ÉTIQUETAGE NUTRITIONNEL UNIQUE AU SEIN DE L’UE : UN CONTEXTE POLITIQUE ET DES ENJEUX JURIDIQUES
Dans ce contexte ; la Commission européenne doit réviser le règlement INCO en fin d’année 2022 et décider d’un étiquetage nutritionnel unique au sein de l’UE. Le Règlement n°1169/2011 dit INCO, publié au JOUE le 22 novembre 2011, concerne l’information du consommateur sur les denrées alimentaires. Celle-ci ne doit pas induire le consommateur en erreur. Le Règlement INCO actualise, simplifie et clarifie l'étiquetage des denrées alimentaires commercialisées dans l'Union Européenne. Il maintient les dispositions antérieures contenues dans la directive n°2000/13 (codifiées dans le code de la consommation aux articles R 112-1 à R 112-31) en les complétant. Il harmonise, in fine, les informations devant figurer sur toutes les étiquettes de denrées alimentaires commercialisées dans l’Union Européenne.
Or, l’Italie est le principal opposant de ce système afin de préserver « sa souveraineté gastronomique «. D’après les rapports des coopératives reprises par les déclarations du premier ministre Mario Draghi, qui tient à rassurer les parlementaires sur le fait que le gouvernement est tout à fait conscient de la « gravité » que représenterait le Nutri-Score pour la filière agroalimentaire dont certains produits phares sont mal notés ». A l’instar de l’industriel Ferrero qui fait figure de chef de file de l’opposition en raison de sa notation.
L’Italie a réussi à rallier plusieurs pays dans cette lutte contre le Nutri-Score, à l’instar de la Grèce, la Roumanie, la Hongrie, la République tchèque.

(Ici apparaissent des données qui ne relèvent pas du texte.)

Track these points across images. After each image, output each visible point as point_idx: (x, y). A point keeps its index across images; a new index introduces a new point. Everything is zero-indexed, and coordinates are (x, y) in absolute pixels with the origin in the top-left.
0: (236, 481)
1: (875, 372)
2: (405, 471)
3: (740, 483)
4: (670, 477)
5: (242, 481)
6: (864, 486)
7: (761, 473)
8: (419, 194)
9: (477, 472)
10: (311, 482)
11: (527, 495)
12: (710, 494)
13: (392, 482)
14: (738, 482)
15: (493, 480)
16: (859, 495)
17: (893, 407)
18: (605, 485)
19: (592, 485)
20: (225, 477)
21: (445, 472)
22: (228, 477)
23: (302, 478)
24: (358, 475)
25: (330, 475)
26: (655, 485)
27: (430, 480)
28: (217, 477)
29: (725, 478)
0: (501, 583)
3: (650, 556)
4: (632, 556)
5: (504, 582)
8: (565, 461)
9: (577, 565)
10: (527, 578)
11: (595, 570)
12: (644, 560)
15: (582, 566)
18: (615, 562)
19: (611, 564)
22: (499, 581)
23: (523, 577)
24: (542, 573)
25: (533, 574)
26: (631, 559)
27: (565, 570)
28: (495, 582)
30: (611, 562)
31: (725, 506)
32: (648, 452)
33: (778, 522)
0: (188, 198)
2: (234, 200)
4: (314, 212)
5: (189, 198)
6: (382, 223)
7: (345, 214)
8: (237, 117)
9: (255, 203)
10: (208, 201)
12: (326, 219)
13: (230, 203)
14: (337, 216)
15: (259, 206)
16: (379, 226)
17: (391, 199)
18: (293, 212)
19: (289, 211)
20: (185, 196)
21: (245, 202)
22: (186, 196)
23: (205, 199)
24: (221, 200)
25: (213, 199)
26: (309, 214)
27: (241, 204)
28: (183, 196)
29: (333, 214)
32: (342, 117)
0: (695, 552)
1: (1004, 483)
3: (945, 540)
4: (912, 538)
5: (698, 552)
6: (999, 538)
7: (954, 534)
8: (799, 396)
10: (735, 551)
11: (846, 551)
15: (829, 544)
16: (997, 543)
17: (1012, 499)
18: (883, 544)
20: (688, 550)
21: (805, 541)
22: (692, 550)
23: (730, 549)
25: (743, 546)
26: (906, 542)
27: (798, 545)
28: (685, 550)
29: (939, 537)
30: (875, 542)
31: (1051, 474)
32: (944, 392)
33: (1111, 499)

Ainsi, ce mouvement fut repris par certains industriels Français tel que Diet Lab Sas, qui reproche le manque de clarté sur le « fondement nutritionnel et l’effet papillon de celui-ci ».
D’autres procédures furent initiées contre les entreprises italiennes GS Spa, Carrefour Italia Spa, Pescanova Italia Srl et Valsoia Spa ; l’entreprise française Diet Lab Sas ; l’entreprise anglaise Weetabix Ltd.